WHAT TO WORK ON: Reproduce precisely the lines of the listing below, starting with the line that contains "thumb ip: (192, 200)" and stopping after the line that contains "pinky dip: (213, 203)"; include nothing else.

SOURCE INFORMATION:
┌────────

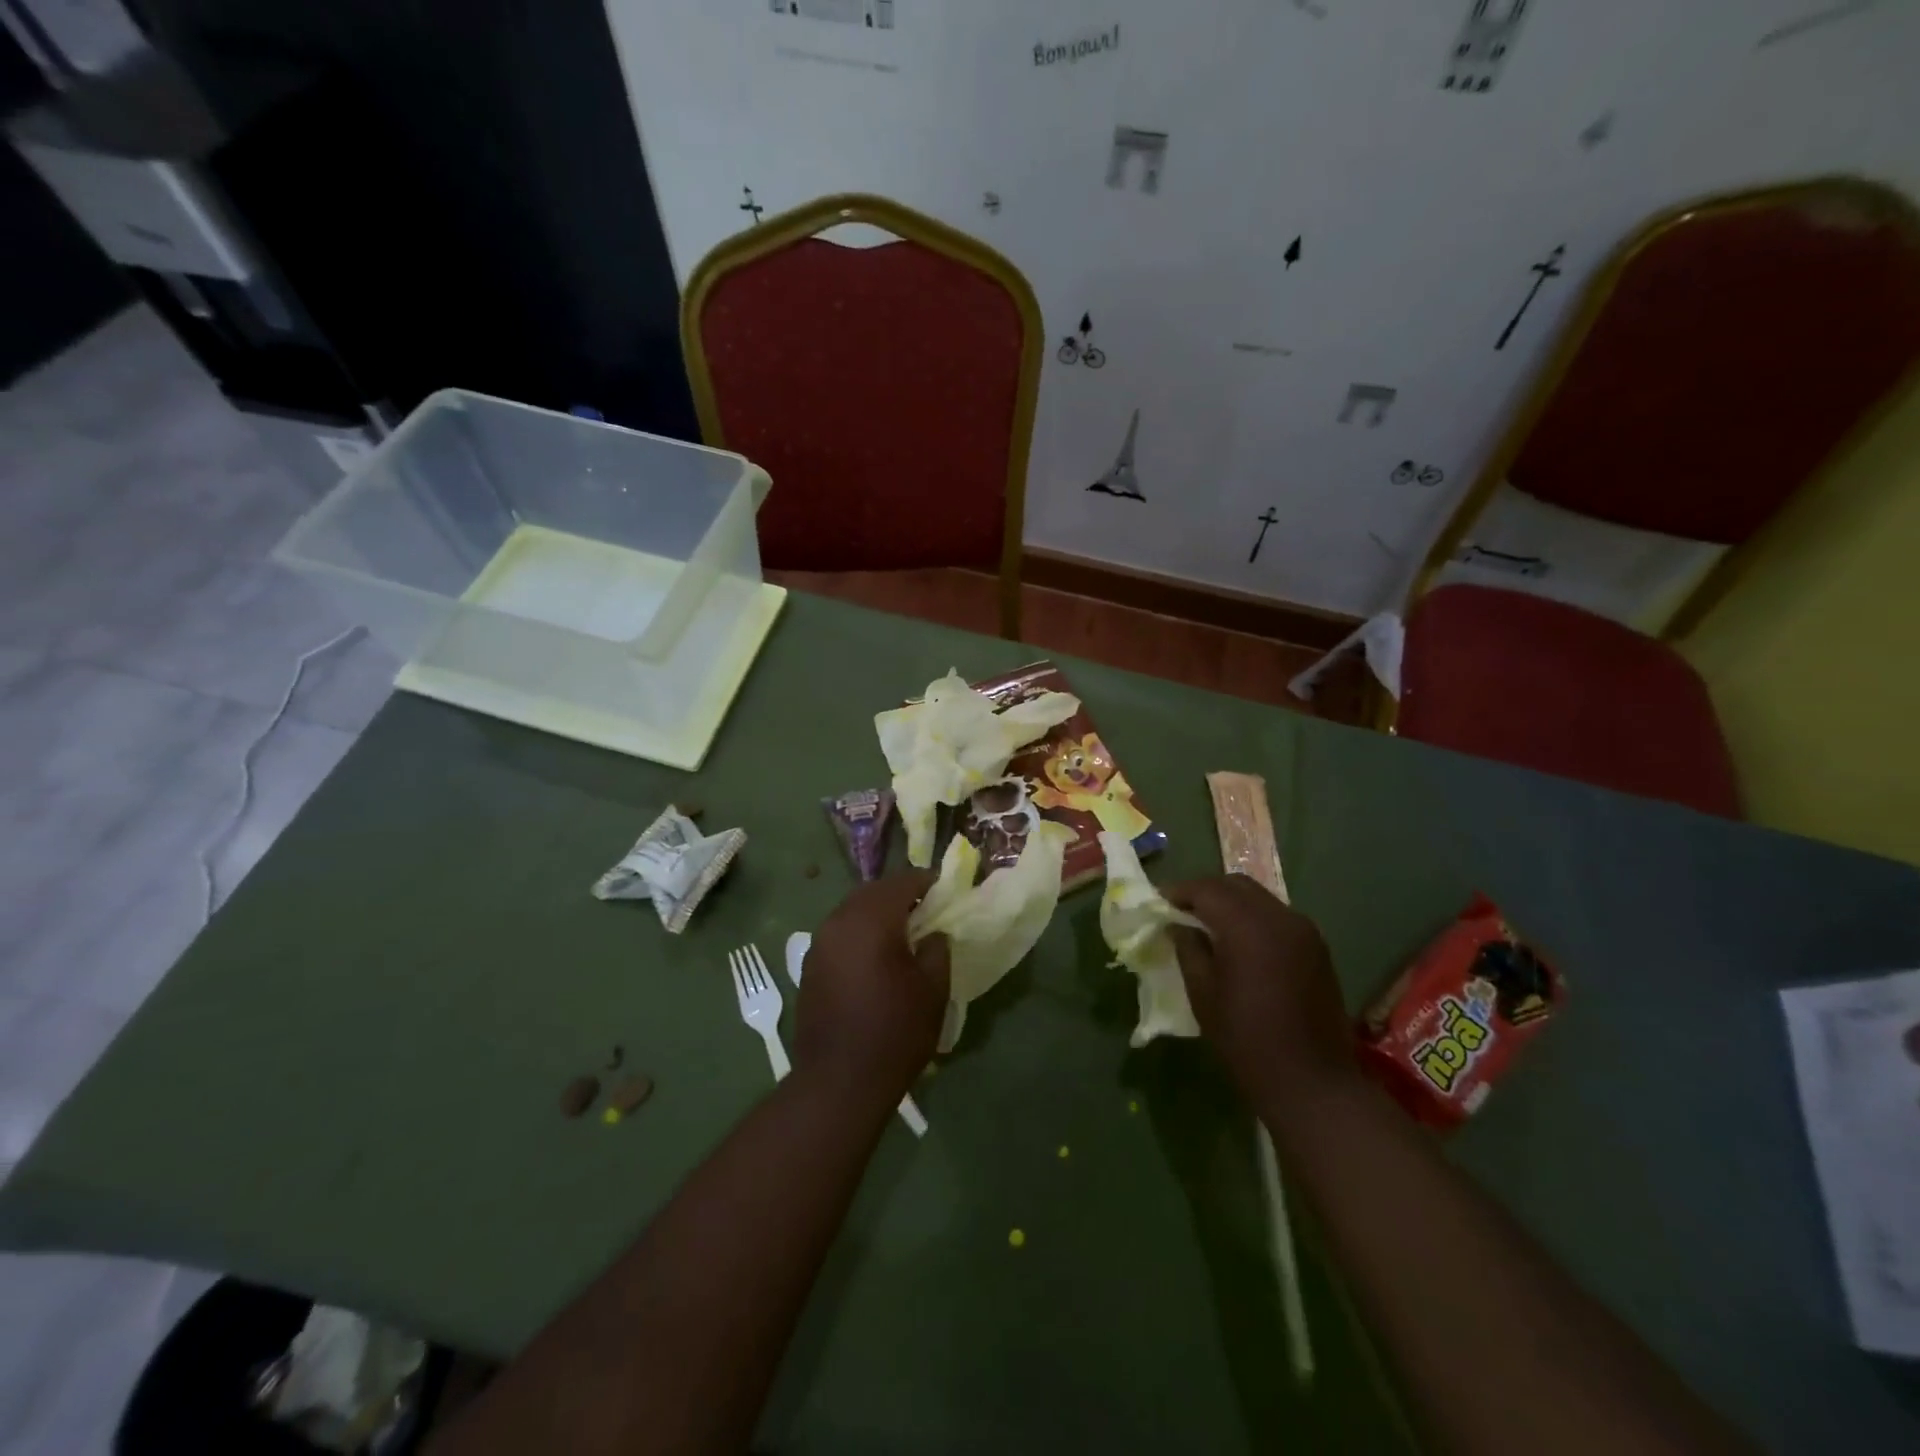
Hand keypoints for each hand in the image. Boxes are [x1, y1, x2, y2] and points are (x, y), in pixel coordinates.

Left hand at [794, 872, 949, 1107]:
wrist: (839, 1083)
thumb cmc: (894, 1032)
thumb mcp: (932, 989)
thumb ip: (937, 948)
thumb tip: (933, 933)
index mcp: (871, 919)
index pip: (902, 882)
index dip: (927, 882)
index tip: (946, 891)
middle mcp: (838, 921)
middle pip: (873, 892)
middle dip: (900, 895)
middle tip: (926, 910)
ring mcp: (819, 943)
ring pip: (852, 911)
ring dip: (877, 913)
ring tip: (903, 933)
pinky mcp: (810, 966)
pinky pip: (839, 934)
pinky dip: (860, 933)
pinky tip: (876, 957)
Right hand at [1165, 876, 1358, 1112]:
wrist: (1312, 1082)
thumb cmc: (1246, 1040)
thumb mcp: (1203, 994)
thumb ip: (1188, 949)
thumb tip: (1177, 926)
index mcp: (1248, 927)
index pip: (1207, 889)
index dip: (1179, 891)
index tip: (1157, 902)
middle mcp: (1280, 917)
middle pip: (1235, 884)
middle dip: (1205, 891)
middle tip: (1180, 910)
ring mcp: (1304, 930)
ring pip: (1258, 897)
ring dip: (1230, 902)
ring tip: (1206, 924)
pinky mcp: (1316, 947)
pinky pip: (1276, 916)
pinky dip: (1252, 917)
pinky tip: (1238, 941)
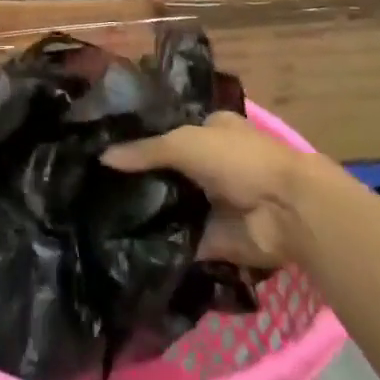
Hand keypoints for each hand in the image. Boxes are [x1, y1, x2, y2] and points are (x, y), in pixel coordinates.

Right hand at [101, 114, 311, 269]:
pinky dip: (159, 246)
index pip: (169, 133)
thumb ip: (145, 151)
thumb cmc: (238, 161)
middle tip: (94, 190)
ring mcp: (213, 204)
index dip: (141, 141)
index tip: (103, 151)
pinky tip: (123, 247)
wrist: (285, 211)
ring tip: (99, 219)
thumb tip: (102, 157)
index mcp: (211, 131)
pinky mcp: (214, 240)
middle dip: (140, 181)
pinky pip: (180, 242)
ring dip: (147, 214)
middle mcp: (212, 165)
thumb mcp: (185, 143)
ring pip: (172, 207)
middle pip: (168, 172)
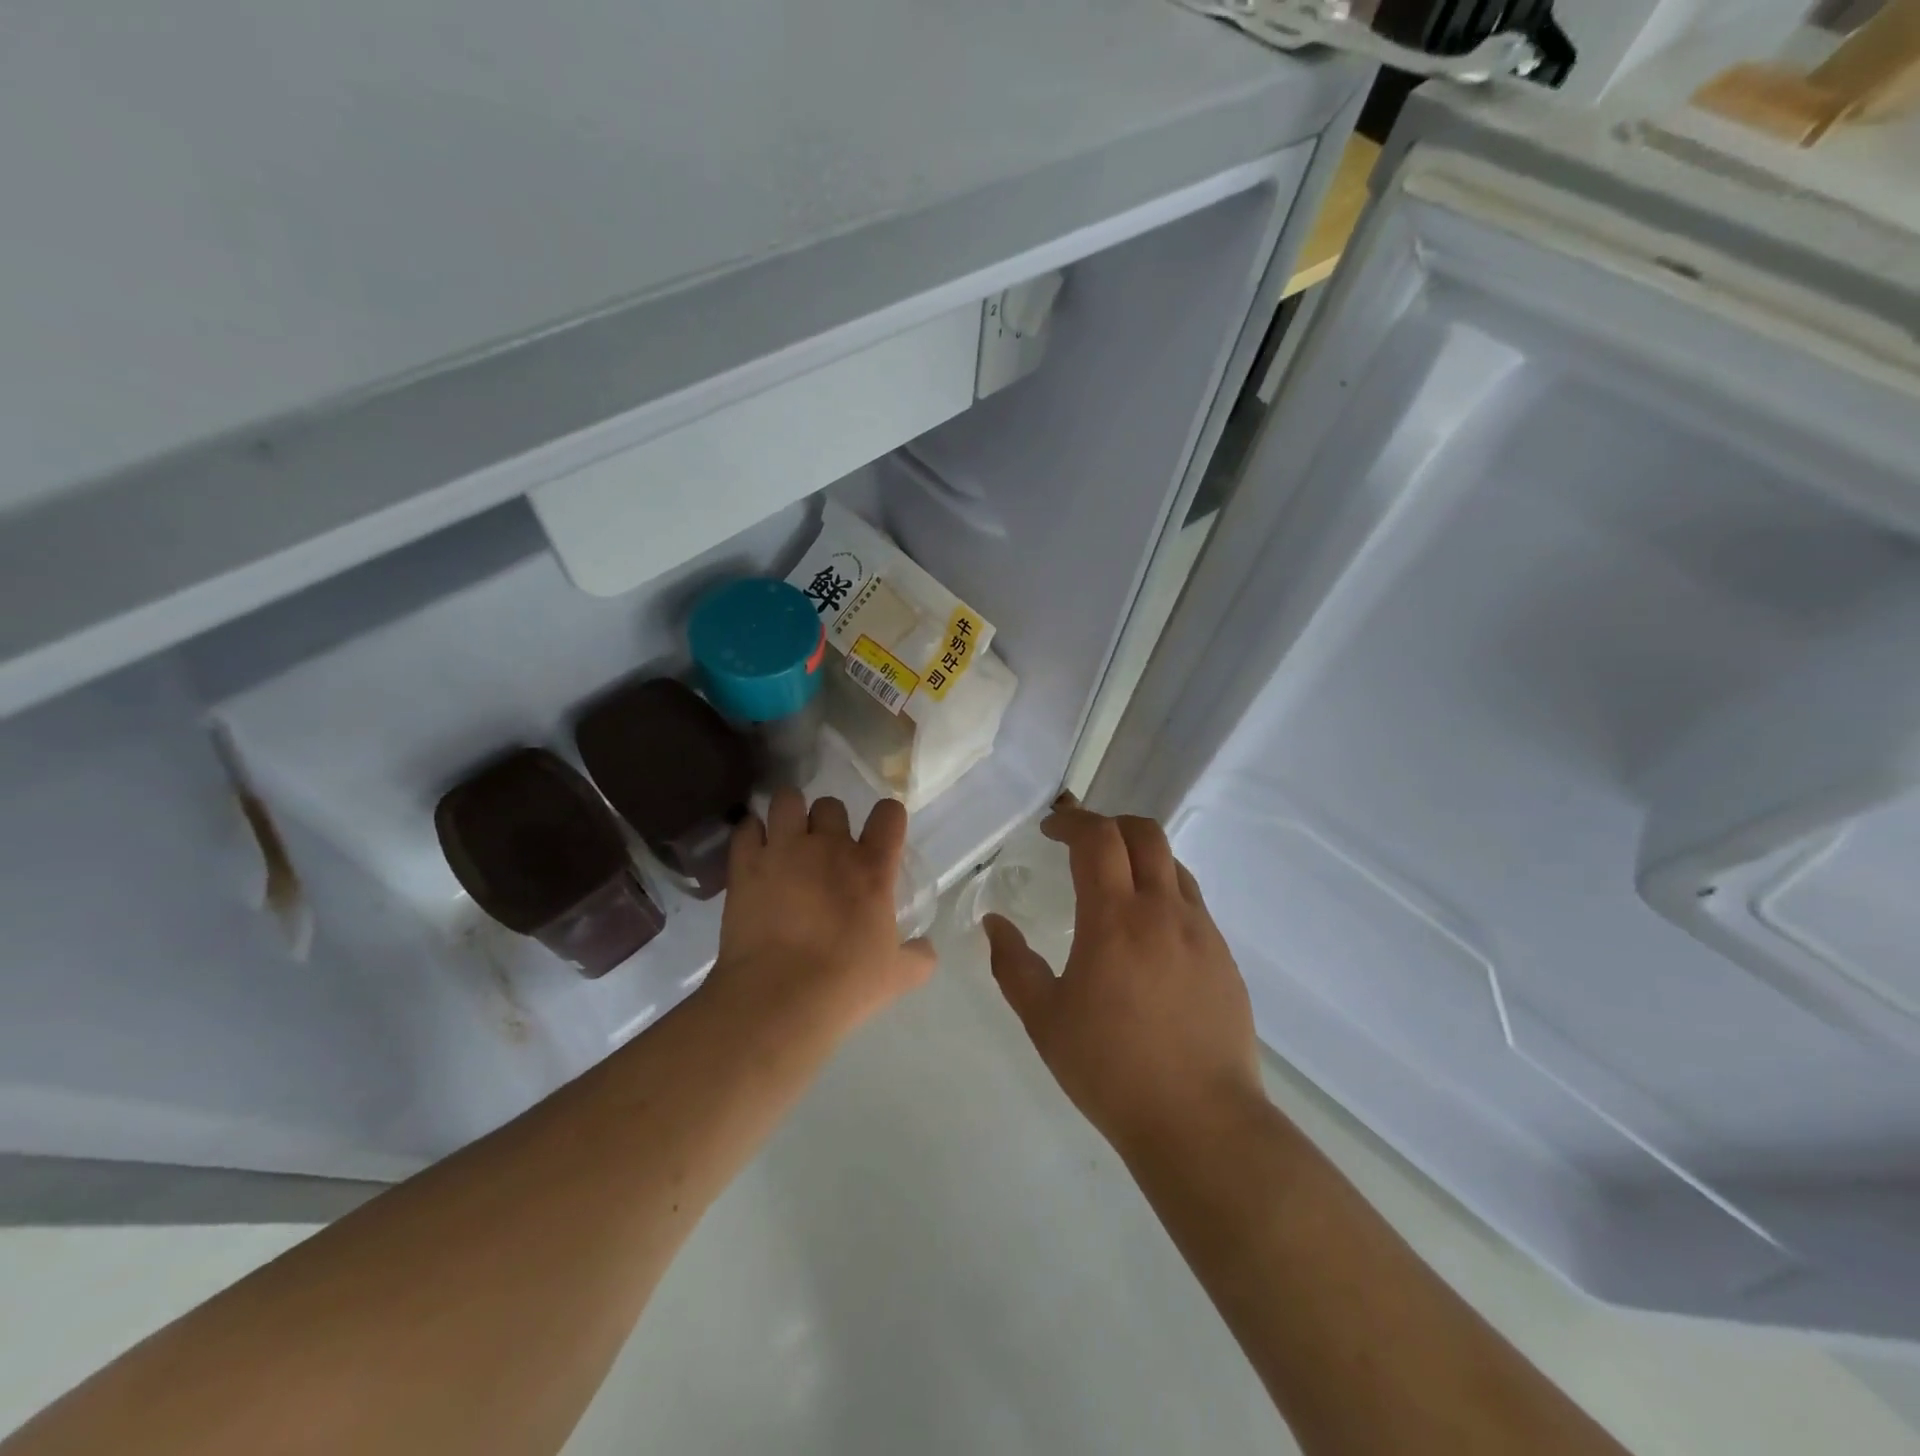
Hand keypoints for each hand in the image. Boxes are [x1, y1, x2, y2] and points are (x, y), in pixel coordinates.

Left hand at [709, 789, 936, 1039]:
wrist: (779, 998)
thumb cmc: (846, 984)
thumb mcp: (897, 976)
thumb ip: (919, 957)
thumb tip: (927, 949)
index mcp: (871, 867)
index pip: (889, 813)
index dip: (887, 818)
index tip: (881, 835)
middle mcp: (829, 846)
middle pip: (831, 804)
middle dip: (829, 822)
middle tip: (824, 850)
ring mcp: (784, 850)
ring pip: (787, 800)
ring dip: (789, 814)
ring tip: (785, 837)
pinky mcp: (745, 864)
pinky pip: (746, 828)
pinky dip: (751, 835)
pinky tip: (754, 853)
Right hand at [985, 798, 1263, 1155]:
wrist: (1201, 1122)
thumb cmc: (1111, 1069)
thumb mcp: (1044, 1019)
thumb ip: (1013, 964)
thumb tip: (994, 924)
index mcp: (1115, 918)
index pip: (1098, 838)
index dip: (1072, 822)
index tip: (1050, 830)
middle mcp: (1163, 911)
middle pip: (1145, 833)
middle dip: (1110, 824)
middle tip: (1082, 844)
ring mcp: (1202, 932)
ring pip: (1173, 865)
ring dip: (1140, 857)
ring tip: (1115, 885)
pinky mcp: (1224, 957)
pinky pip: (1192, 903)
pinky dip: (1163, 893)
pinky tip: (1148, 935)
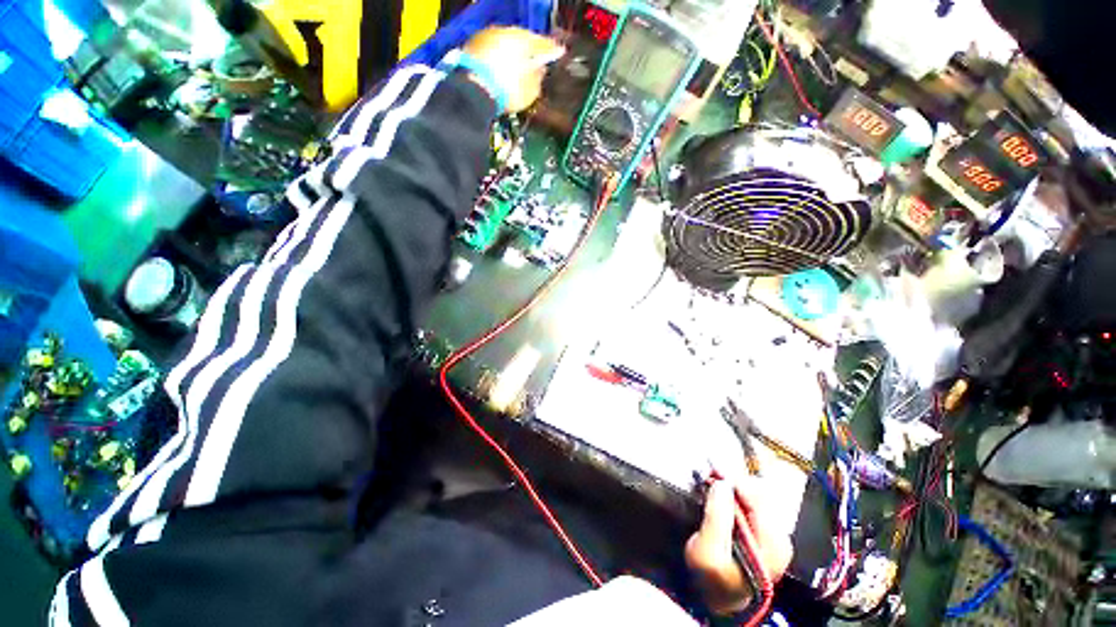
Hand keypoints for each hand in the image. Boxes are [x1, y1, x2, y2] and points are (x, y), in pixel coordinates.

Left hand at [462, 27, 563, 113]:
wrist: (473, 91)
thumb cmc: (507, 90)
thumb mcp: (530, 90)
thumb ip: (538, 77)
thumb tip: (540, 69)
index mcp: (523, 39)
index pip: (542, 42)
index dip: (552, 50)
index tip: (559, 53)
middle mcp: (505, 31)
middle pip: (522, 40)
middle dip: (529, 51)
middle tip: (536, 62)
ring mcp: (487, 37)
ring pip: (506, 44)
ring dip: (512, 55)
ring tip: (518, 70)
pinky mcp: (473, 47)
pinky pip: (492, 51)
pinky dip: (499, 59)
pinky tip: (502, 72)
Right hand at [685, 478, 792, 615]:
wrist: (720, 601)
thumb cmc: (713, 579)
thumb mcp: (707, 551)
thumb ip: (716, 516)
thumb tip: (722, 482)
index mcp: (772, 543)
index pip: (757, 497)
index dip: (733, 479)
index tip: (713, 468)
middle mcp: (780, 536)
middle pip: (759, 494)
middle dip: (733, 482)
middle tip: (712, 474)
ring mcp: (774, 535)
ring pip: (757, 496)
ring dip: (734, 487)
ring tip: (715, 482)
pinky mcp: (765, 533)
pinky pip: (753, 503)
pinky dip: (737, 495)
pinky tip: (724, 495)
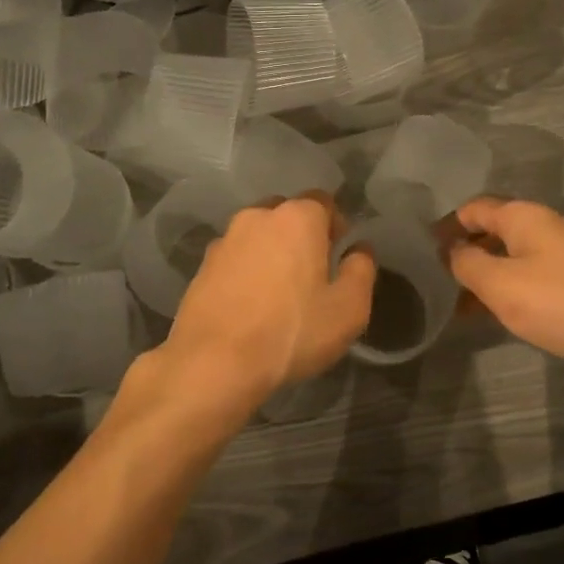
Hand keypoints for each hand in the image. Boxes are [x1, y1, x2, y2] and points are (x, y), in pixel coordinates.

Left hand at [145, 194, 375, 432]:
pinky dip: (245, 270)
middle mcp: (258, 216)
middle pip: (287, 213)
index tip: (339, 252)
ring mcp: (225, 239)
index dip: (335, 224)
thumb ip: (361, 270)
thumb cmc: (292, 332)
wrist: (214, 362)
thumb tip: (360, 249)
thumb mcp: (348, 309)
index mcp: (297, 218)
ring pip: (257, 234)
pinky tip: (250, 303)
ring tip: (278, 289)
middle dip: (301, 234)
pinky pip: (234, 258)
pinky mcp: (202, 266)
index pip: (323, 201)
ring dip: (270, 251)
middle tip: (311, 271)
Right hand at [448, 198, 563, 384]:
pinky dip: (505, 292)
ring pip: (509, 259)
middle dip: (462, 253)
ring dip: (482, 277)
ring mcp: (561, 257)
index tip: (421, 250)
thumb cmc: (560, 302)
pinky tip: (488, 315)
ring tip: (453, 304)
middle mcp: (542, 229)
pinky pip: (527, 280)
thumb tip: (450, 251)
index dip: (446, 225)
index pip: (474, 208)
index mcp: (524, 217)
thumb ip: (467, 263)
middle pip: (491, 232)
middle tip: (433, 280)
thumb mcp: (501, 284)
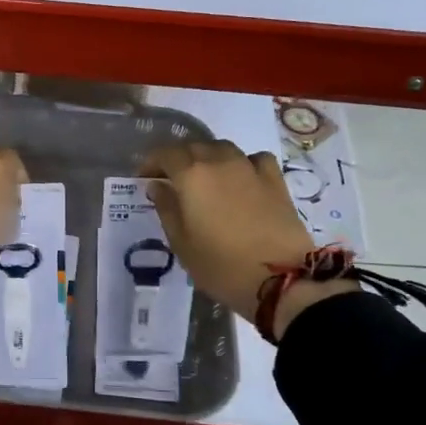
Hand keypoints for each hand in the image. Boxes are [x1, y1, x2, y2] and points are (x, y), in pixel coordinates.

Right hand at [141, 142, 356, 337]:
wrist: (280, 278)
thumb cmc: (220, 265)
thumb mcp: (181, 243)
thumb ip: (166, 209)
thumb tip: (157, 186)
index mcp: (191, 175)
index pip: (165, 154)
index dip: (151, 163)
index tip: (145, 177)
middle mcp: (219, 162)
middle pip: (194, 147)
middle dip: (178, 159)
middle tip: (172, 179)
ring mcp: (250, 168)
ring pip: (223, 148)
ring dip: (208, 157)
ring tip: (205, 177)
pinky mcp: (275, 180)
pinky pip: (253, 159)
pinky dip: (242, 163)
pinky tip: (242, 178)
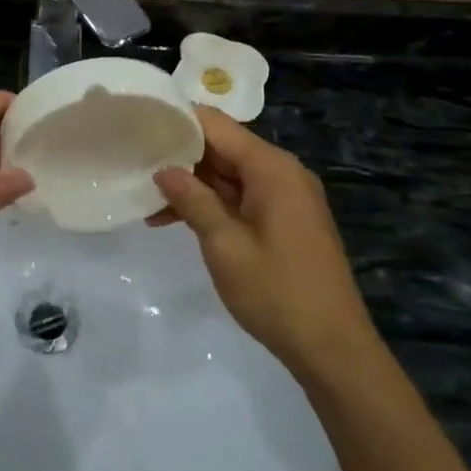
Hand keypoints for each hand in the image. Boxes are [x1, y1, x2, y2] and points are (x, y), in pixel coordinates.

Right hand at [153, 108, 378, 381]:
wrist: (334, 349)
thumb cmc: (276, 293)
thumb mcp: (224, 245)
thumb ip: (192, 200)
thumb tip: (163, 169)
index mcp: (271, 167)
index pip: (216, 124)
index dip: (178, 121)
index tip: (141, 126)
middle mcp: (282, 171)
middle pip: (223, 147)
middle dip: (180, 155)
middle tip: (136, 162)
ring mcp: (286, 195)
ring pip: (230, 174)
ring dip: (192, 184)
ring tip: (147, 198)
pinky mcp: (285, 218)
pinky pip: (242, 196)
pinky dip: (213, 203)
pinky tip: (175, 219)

└────────

ANSWER TO THIS TASK:
thumb ip: (192, 200)
thumb tip: (163, 169)
index mcp: (271, 167)
index pip: (216, 124)
index dip: (178, 121)
index tip: (141, 126)
middle mcp: (282, 171)
middle pip: (223, 147)
middle dip: (180, 155)
middle tip: (136, 162)
ring mcp: (286, 195)
ring pip: (230, 174)
ring dip: (192, 184)
ring tip: (147, 198)
pinky mcp: (285, 218)
pinky pip: (242, 196)
pinky dip: (213, 203)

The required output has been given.